— Data excerpts —
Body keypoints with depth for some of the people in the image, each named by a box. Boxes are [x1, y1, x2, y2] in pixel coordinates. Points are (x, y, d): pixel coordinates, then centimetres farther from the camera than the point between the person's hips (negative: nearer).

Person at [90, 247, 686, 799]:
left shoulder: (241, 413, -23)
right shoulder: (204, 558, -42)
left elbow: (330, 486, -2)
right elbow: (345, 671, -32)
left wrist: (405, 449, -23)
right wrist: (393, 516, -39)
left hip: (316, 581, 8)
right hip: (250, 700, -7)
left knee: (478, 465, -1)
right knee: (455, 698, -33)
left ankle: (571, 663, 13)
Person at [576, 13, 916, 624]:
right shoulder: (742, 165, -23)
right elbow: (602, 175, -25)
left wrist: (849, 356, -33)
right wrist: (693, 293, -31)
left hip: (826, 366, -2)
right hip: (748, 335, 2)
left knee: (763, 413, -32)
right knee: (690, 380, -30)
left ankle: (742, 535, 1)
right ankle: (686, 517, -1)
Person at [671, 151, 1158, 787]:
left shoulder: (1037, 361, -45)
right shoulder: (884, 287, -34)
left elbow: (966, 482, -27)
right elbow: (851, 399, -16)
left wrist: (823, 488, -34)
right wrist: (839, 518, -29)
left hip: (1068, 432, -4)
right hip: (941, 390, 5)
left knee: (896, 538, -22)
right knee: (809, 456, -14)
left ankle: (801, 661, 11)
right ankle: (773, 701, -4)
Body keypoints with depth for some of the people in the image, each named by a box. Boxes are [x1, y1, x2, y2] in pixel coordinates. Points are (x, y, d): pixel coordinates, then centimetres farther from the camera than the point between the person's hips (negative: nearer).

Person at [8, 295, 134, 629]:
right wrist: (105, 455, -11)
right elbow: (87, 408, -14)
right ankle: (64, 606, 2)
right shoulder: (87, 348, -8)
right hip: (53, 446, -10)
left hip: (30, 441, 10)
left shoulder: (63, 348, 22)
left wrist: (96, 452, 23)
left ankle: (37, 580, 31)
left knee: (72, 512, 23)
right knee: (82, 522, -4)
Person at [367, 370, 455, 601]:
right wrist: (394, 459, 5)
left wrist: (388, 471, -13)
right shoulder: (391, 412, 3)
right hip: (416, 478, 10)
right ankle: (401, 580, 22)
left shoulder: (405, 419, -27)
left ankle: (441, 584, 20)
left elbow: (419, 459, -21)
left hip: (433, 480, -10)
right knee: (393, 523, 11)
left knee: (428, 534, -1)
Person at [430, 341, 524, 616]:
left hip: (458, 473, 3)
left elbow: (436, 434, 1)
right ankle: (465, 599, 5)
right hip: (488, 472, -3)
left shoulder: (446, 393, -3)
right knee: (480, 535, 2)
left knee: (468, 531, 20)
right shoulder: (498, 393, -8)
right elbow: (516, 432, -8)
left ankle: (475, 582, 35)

— EXERCISE DESCRIPTION —
Using the data above, tally the lines that contain the string "ankle" and state only the result.

— ANSWER BOX —
11